_What is being asked_
Your answer is the lines below, exactly, from the one that contains "## Projects" through the one that contains "## Jupyter notebooks vs scripts", both included.

_Material for this exercise_
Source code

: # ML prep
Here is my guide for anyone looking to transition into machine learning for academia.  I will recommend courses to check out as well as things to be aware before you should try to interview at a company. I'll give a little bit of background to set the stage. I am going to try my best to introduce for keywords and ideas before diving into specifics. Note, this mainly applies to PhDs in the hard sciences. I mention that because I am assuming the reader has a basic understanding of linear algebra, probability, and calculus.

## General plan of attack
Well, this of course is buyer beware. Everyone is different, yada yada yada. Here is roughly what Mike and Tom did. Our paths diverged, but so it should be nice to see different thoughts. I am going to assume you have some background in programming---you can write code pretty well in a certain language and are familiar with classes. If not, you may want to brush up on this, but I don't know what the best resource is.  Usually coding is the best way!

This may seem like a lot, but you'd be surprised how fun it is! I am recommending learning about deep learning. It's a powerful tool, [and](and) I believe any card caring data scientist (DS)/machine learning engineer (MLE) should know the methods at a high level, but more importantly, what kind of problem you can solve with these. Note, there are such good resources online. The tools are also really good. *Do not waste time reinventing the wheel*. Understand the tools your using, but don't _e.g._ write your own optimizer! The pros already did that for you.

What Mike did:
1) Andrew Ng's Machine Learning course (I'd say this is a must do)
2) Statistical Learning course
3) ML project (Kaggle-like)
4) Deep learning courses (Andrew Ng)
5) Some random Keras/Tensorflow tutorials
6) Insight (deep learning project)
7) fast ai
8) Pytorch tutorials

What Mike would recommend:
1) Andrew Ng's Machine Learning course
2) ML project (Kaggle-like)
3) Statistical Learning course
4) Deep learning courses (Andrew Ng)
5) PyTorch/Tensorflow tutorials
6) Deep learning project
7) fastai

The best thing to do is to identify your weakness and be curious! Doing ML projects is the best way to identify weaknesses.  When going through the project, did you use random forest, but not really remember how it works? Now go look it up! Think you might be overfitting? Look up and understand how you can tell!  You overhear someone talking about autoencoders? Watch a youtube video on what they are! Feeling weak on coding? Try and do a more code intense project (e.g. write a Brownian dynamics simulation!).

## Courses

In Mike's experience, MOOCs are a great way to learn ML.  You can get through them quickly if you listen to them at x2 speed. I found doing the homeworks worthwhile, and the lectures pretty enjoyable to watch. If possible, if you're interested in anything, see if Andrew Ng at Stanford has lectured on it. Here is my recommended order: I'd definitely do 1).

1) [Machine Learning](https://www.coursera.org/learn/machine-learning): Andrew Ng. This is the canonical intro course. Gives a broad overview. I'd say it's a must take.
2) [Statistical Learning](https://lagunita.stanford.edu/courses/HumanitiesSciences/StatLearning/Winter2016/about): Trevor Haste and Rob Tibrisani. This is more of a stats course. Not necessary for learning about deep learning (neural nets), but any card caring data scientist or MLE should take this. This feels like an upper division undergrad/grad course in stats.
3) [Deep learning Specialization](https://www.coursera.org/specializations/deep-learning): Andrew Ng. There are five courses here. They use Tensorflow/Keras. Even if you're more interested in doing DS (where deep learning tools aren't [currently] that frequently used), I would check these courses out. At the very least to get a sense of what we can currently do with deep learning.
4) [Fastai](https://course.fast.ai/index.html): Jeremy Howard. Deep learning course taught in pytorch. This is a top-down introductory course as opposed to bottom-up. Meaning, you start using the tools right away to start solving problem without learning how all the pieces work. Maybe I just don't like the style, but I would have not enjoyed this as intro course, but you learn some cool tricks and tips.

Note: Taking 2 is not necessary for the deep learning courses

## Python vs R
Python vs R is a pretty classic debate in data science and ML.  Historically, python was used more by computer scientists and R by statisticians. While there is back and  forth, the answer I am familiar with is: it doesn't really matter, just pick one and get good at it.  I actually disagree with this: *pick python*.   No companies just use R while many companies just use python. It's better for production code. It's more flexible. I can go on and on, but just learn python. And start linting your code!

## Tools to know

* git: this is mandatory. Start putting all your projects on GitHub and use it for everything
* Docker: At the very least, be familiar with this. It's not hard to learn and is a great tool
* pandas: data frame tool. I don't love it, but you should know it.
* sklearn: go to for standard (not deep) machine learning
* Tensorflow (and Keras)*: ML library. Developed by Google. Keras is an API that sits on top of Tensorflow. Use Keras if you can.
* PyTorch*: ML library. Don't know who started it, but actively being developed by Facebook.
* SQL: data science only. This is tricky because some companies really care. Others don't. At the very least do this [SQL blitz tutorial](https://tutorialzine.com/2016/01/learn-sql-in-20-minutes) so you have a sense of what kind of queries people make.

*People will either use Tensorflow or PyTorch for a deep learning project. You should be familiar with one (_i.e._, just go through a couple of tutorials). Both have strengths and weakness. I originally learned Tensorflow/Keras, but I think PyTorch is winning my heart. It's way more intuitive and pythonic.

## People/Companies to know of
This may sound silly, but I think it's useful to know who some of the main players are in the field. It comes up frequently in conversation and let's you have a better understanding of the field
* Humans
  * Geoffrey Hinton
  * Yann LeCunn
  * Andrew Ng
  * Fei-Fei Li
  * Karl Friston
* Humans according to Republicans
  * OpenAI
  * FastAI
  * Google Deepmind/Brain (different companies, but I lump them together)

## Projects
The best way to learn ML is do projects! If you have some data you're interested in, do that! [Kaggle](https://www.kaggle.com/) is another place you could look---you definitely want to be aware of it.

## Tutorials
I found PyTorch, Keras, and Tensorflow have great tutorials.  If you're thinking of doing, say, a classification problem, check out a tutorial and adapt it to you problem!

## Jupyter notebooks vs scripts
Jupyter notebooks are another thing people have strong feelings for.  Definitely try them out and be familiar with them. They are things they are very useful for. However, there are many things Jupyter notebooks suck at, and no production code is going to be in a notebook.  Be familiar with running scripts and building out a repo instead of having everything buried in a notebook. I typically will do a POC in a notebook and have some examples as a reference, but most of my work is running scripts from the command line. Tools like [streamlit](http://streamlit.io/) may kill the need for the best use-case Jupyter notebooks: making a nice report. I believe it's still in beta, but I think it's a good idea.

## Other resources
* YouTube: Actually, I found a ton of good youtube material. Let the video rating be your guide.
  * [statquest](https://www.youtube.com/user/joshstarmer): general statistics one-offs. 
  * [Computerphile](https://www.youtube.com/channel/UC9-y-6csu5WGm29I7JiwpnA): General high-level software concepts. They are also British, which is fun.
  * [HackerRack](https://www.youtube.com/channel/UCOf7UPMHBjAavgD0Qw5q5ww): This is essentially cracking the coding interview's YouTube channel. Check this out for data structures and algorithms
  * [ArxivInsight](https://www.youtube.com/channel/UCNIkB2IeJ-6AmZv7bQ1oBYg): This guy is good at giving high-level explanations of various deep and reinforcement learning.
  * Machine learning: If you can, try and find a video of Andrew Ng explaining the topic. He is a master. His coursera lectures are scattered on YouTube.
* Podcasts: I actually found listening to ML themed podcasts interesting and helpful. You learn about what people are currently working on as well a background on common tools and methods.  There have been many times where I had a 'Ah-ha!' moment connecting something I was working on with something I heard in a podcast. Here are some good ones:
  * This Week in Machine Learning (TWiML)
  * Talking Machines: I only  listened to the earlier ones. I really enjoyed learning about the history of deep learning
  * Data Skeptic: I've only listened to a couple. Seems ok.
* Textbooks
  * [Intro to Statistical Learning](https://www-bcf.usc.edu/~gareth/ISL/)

* * *

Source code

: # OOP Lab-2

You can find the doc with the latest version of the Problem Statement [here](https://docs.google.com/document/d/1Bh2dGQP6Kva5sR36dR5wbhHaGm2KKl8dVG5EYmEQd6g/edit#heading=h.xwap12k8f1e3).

--

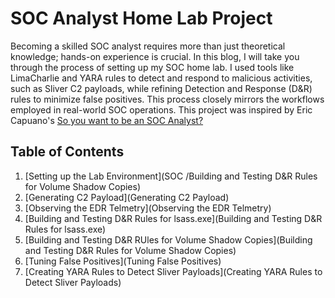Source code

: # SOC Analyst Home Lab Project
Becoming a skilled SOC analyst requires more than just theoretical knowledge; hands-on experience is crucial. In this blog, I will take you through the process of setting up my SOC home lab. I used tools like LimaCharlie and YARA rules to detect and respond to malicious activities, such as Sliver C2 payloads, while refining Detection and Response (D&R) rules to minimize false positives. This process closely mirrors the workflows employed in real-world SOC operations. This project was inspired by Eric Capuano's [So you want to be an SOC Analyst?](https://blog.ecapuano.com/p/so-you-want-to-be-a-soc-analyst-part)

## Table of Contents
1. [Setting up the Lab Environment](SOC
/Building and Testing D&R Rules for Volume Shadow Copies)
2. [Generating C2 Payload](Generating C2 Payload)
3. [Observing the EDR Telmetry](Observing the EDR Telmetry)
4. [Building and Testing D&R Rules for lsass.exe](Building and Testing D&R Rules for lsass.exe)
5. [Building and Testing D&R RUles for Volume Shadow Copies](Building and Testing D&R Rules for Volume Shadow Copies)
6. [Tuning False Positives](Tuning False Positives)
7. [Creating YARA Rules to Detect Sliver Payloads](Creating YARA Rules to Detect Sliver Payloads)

_Your solution_
## Projects
The best way to learn ML is do projects! If you have some data you're interested in, do that! [Kaggle](https://www.kaggle.com/) is another place you could look---you definitely want to be aware of it.

## Tutorials
I found PyTorch, Keras, and Tensorflow have great tutorials.  If you're thinking of doing, say, a classification problem, check out a tutorial and adapt it to you problem!

## Jupyter notebooks vs scripts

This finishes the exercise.